I know that Mosher's "pale ale profile" has like 350 ppm of sulfate, but I've found that I really really like my IPAs with far less- like 50-70 ppm, with very low alkalinity in my water.

It seems like a high bicarb level really makes hops harsh. I made a kolsch with my tap water once, and even though it's not hoppy the hops presence was harsh and astringent due to my water having such a high bicarbonate level.

If you first drop the alkalinity, then you can add back as much sulfate as you want. But I found that less is actually really good!
 
You know, I was just thinking. Mabrungard posts often in the brewing science forum (look at his spreadsheet, bru'nwater to do water modifications) and you could definitely get better information from him regarding water modifications in your area.

I'm not even close to well versed in water chemistry, and aside from having a similar flavor from hops in my untreated water, I really don't have much knowledge. He lives in Indiana, and talks about the water challenges he has, so I know he can really relate good and practical advice about the impact alkaline water can have on hops presence.
 
Yea that's a ton of bicarbonate. When I went to 100% RO, and started to acidify the sparge, and the mash if necessary, my beers got way better. Pretty much eliminated my astringency.
 
tgmartin000 said:
Yea that's a ton of bicarbonate. When I went to 100% RO, and started to acidify the sparge, and the mash if necessary, my beers got way better. Pretty much eliminated my astringency.

How much do you acidify in your sparge water. How do you determine how much acid to add. Since all ro/ distilled water should start at 7.0 pH
 
I have little add, since my IPAs have all until this point have been flat out killer, but I can't believe you don't like Zombie Dust..

Anyways, I use RO water straight, and I add salts and gypsum to my mash water, and I sparge with straight RO. I've never had the astringency you speak off, and I've bombed some IPA's with north of 8oz of hops in a 5g batch.. Citra, Simcoe, Amarillo and Cascade.
 
How much do you acidify in your sparge water. How do you determine how much acid to add. Since all ro/ distilled water should start at 7.0 pH

Straight RO water would be fine, or acidify your tap water. Bru'n water spreadsheet has a sparge water acidification tool, using a variety of acids and how much you need. Phosphoric acid is the most common, and taste neutral.
 
How much do you acidify in your sparge water. How do you determine how much acid to add. Since all ro/ distilled water should start at 7.0 pH

I use Brun' Water to figure it. I think it usually works out to about 0.35 mL of lactic acid.

You can also use acidulated malt in the mash to get your pH levels right.

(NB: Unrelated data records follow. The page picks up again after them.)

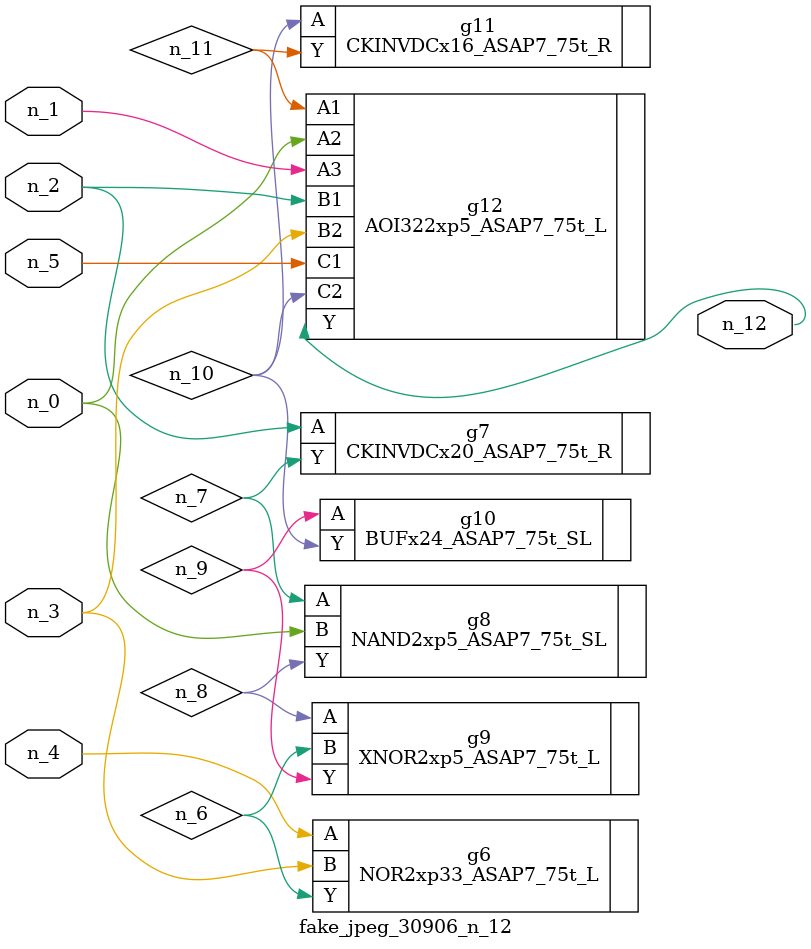
<source format=v>
module fake_jpeg_30906_n_12 (n_3, n_2, n_1, n_0, n_4, n_5, n_12);

input n_3;
input n_2;
input n_1;
input n_0;
input n_4;
input n_5;

output n_12;

wire n_11;
wire n_10;
wire n_8;
wire n_9;
wire n_6;
wire n_7;

NOR2xp33_ASAP7_75t_L g6 ( 
.A(n_4),
.B(n_3),
.Y(n_6)
);

CKINVDCx20_ASAP7_75t_R g7 ( 
.A(n_2),
.Y(n_7)
);

NAND2xp5_ASAP7_75t_SL g8 ( 
.A(n_7),
.B(n_0),
.Y(n_8)
);

XNOR2xp5_ASAP7_75t_L g9 ( 
.A(n_8),
.B(n_6),
.Y(n_9)
);

BUFx24_ASAP7_75t_SL g10 ( 
.A(n_9),
.Y(n_10)
);

CKINVDCx16_ASAP7_75t_R g11 ( 
.A(n_10),
.Y(n_11)
);

AOI322xp5_ASAP7_75t_L g12 ( 
.A1(n_11),
.A2(n_0),
.A3(n_1),
.B1(n_2),
.B2(n_3),
.C1(n_5),
.C2(n_10),
.Y(n_12)
);


endmodule
</source>
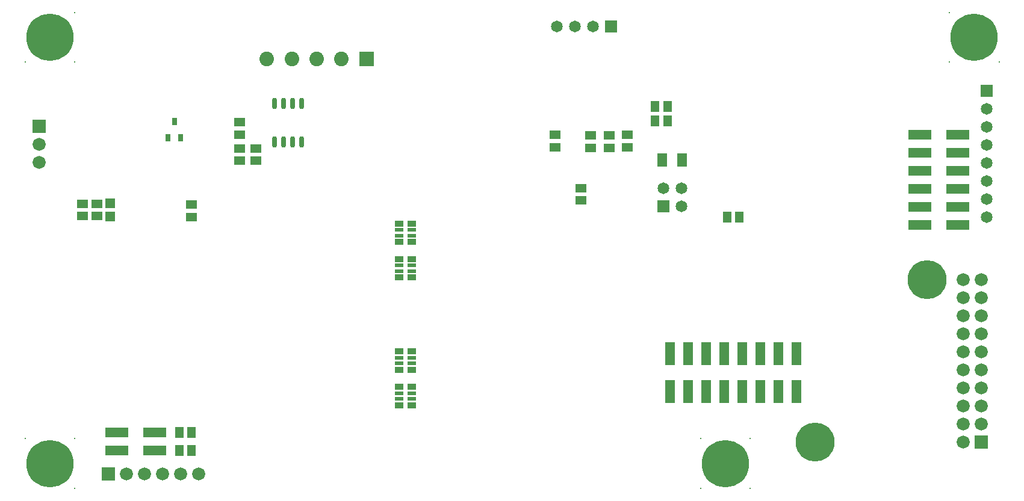
<source format=gbs>
G04 Layer_Color=16711935*
%FSLAX25Y25*%
%MOIN*%
G70*
G01*
G75*
%ADD104R,0.04931X0.06112*%
%ADD109R,0.05324X0.05324*%
%ADD116R,0.06112X0.04931*%
%ADD117R,0.05521X0.07490*%
%ADD126R,0.04931X0.02372*%
%ADD127R,0.04931X0.03356*%
%ADD130R,0.05600X0.12600*%
%ADD144C,0.07200*%
%ADD145R,0.07200X0.07200*%
%ADD146C,0.21600*%
%ADD147C,0.06506*%
%ADD148R,0.06506X0.06506*%
%ADD149R,0.08080X0.08080*%
%ADD150C,0.08080*%
%ADD151R,0.06506X0.06506*%
%ADD152C,0.26191*%
%ADD153R,0.07200X0.07200*%
%ADD154C,0.00724*%
%ADD155R,0.12600X0.05600*%
%ADD156R,0.03159X0.04340*%
%ADD157O,0.02962X0.06309*%
D104*
X91240Y37008D02*
D03*
X98130D02*
D03*
X91240Y27008D02*
D03*
X98130D02*
D03*
X401476Y156398D02*
D03*
X394587D02*
D03*
X361713Y209646D02*
D03*
X354823D02*
D03*
X361713Y217520D02*
D03*
X354823D02*
D03*
D109*
X53150Y156496D02*
D03*
Y163976D02*
D03*
D116*
X124803Y194390D02*
D03*
Y187500D02*
D03*
Y208957D02*
D03*
Y202067D02*
D03*
X133858Y187500D02*
D03*
Y194390D02*
D03*
X313780Y172343D02*
D03*
Y165453D02*
D03*
X299311Y194882D02*
D03*
Y201772D02*
D03*
X319193Y194685D02*
D03*
Y201575D02*
D03*
X329232Y194685D02*
D03*
Y201575D02*
D03*
X339370Y194882D02*
D03*
Y201772D02*
D03*
X98032Y156398D02*
D03*
Y163287D02*
D03*
X45669Y163681D02*
D03*
Y156791D02*
D03*
X37795Y163681D02*
D03*
Y156791D02*
D03*
D117*
X358760Y187992D02*
D03*
X369587D02*
D03*
D126*
X219882Y58661D02*
D03*
Y55512D02*
D03*
X213189Y58661D02*
D03*
Y55512D02*
D03*
X213189Y75197D02*
D03*
Y78347D02*
D03*
X219882Y75197D02*
D03*
Y78347D02*
D03*
X219882Y129528D02*
D03*
Y126378D02*
D03*
X213189Y129528D02*
D03*
Y126378D02*
D03*
X219882Y149213D02*
D03*
Y146063D02*
D03*
X213189Y149213D02*
D03*
Y146063D02*
D03*
D127*
X219882Y62185D02*
D03*
Y51988D02*
D03*
X213189Y62185D02*
D03*
Y51988D02*
D03*
X213189Y71673D02*
D03*
Y81870D02*
D03*
X219882Y71673D02*
D03*
Y81870D02*
D03*
X219882Y133051D02*
D03*
Y122854D02*
D03*
X213189Y133051D02*
D03*
Y122854D02*
D03*
X219882Y152736D02*
D03*
Y142539D02*
D03*
X213189Y152736D02*
D03*
Y142539D02*
D03*
D130*
X363071Y80646D02*
D03*
X373071D02*
D03*
X363071Y59646D02*
D03*
X373071D02*
D03*
X383071Y80646D02*
D03*
Y59646D02*
D03*
X393071Y80646D02*
D03*
Y59646D02*
D03*
X403071Y80646D02*
D03*
Y59646D02*
D03*
X413071Y80646D02*
D03*
Y59646D02*
D03*
X423071Y80646D02*
D03*
Y59646D02*
D03*
X433071Y80646D02*
D03*
Y59646D02*
D03*
D144*
X525433Y121496D02*
D03*
Y111496D02*
D03*
X535433Y121496D02*
D03*
Y111496D02*
D03*
X525433Y101496D02*
D03*
Y91496D02*
D03*
X535433Y101496D02*
D03*
Y91496D02*
D03*
Y41496D02*
D03*
Y51496D02*
D03*
Y61496D02*
D03*
Y71496D02*
D03*
Y81496D02*
D03*
X525433Y31496D02*
D03*
Y41496D02*
D03*
Y51496D02*
D03*
Y61496D02*
D03*
Y71496D02*
D03*
Y81496D02*
D03*
X13780Y186693D02*
D03*
Y196693D02*
D03*
X62165Y13780D02*
D03*
X72165D02*
D03*
X82165D02*
D03*
X92165D02*
D03*
X102165D02*
D03*
D145*
X535433Y31496D02*
D03*
X13780Y206693D02*
D03*
D146*
X443433Y31496D02*
D03*
X505433Y121496D02*
D03*
D147*
X369252Y172402D02*
D03*
Y162402D02*
D03*
X359252Y172402D02*
D03*
X300394Y261811D02*
D03*
X310394D02*
D03*
X320394D02*
D03*
X538386Y156378D02*
D03*
Y166378D02*
D03*
Y176378D02*
D03*
Y186378D02*
D03*
Y196378D02*
D03*
Y206378D02*
D03*
Y216378D02*
D03*
D148*
X359252Y162402D02*
D03*
X330394Y261811D02*
D03*
D149*
X194882Y244094D02*
D03*
D150*
X181103D02*
D03*
X167323D02*
D03*
X153543D02*
D03*
X139764D02*
D03*
D151*
X538386Y226378D02*
D03*
D152*
X393701Y19685D02*
D03*
X531496Y255906D02*
D03*
X19685D02*
D03*
Y19685D02*
D03*
D153*
X52165Y13780D02*
D03*
D154*
X379921Y33465D02*
D03*
X407480D02*
D03*
Y5906D02*
D03*
X379921D02*
D03*
X517717Y242126D02*
D03*
X545276D02*
D03*
X517717Y269685D02*
D03*
X33465D02*
D03*
Y242126D02*
D03*
X5906D02*
D03*
X33465Y5906D02*
D03*
Y33465D02*
D03*
X5906D02*
D03*
D155*
X522244Y201969D02*
D03*
X501244D02*
D03*
X522244Y191969D02*
D03*
X501244D02*
D03*
X522244Y181968D02*
D03*
X501244D02*
D03*
X522244Y171968D02*
D03*
X501244D02*
D03*
X522244Y161969D02*
D03*
X501244D02*
D03*
X522244Y151969D02*
D03*
X501244D02*
D03*
X77756Y37008D02*
D03*
X56756D02*
D03*
X77756Y27008D02*
D03*
X56756D02*
D03*
D156*
X92126Y200098D02*
D03*
X85039D02*
D03*
X88583Y209350D02*
D03*
D157*
X144075Y219390D02*
D03*
X149075D02*
D03*
X154075D02*
D03*
X159075D02*
D03*
X144075Y197933D02*
D03*
X149075D02*
D03*
X154075D02*
D03*
X159075D02*
D03*
M02*

</source>
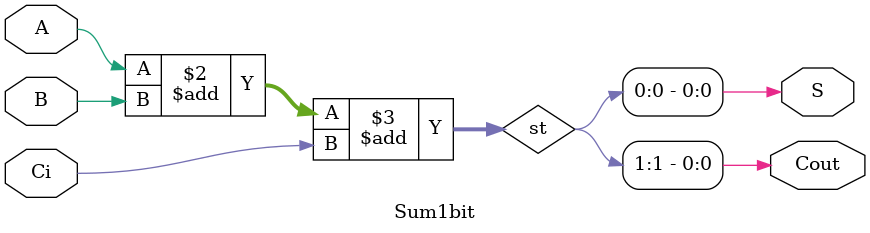
<source format=v>
module Sum1bit (A, B, Ci,Cout,S);

  input  A;
  input  B;
  input  Ci;
  output Cout;
  output S;

  reg [1:0] st;

  assign S = st[0];
  assign Cout = st[1];

  always @ ( * ) begin
  	st  = 	A+B+Ci;
  end
  
endmodule
</source>
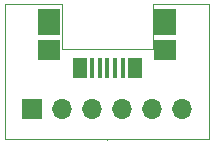
<source format=gbs>
G04 #@! TF.FileFunction,Soldermask,Bot*
%FSLAX46Y46*%
G04 Gerber Fmt 4.6, Leading zero omitted, Abs format (unit mm)*
G04 Created by KiCad (PCBNEW 4.0.6) date 12/30/17 12:21:30*
%MOMM*%
%LPD*%
G01*
G04 APERTURE LIST*
%ADD10C,0.150000*%
%ADD11C,0.020000*%
%ADD12R,1.700000X1.700000*%
%ADD13O,1.700000X1.700000*%
%ADD14R,1.950000X2.200000*%
%ADD15R,1.950000X1.800000*%
%ADD16R,1.200000X1.700000*%
%ADD17R,0.400000X1.700000*%
G04 APERTURE END LIST*
D10*
D11*
X211994140Y-150647480D02*
X211994140Y-150797340D01*
X215867640Y-139217480D02*
X220630140Y-139217480D01*
X215867640Y-143027480D02*
X215867640Y-139217480D01*
X208146040Y-143027480D02*
X215867640Y-143027480D01*
X208146040Y-139217480D02*
X208146040Y-143027480D01*
X220630140Y-150647480D02*
X203358140Y-150647480D01*
X220630140Y-139217480D02*
X220630140Y-150647480D01*
X203358140Y-139217480D02*
X208146040Y-139217480D01*
X203358140Y-150647480D02*
X203358140Y-139217480D01*
D12*
X205635860Y-148142960D03*
D13*
X208175860Y-148142960D03*
X210715860Y-148142960D03*
X213255860Y-148142960D03*
X215795860Y-148142960D03*
X218335860Y-148142960D03*
D14*
X207106180Y-140732680D03*
D15*
X207106180Y-143132680D03*
D16*
X214356180Y-144632680D03*
D15*
X216906180Y-143132680D03*
D14*
X216906180Y-140732680D03*
D16*
X209656180Y-144632680D03*
D17*
X210706180Y-144632680D03*
X211356180Y-144632680D03*
X212006180Y-144632680D03*
X212656180Y-144632680D03*
X213306180Y-144632680D03*
M02*

</source>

I use EZ Water to calculate my mash acidification, and Brun' Water to do my sparge acidification. I find EZ is a little closer on the mash pH.
 
When I plug in my recipes it still shows me at 5.6 pH at 1.2qts/lb in the mash. Seems a little high with pure distilled/RO water
 
Update: Latest IPA had no signs of astringency. Used pure distilled water. 2g gypsum, 3 g cacl taste is pretty rounded. I kegged it but I'm hoping the co2 will help out its not fully carbed yet.
Once its carbed I am contemplating on adding a gram or more of gypsum (to taste) I have no reason to believe adding salts can only happen in the mash. The properties of it on taste can are not a byproduct of mashing/boiling/hopping they are independent and therefore could be added at anytime
 
I think you might have a tough time getting the gypsum to dissolve and distribute through the beer well enough once you've carbed it... It would gush like crazy, and you'd have to stir it in, even if you mix it with some water before hand. The good thing you have going is, the while gypsum isn't as soluble in water, it's better if the water is colder.
 
Even tho the pH of the beer is probably around 4.2? I would assume there wouldnt be a huge problem
 
Have at it!

I personally wouldn't expect myself to be able to pick up another gram of gypsum post fermentation, but people can detect different flavors in beer anyways, so it's not out of the realm of being done.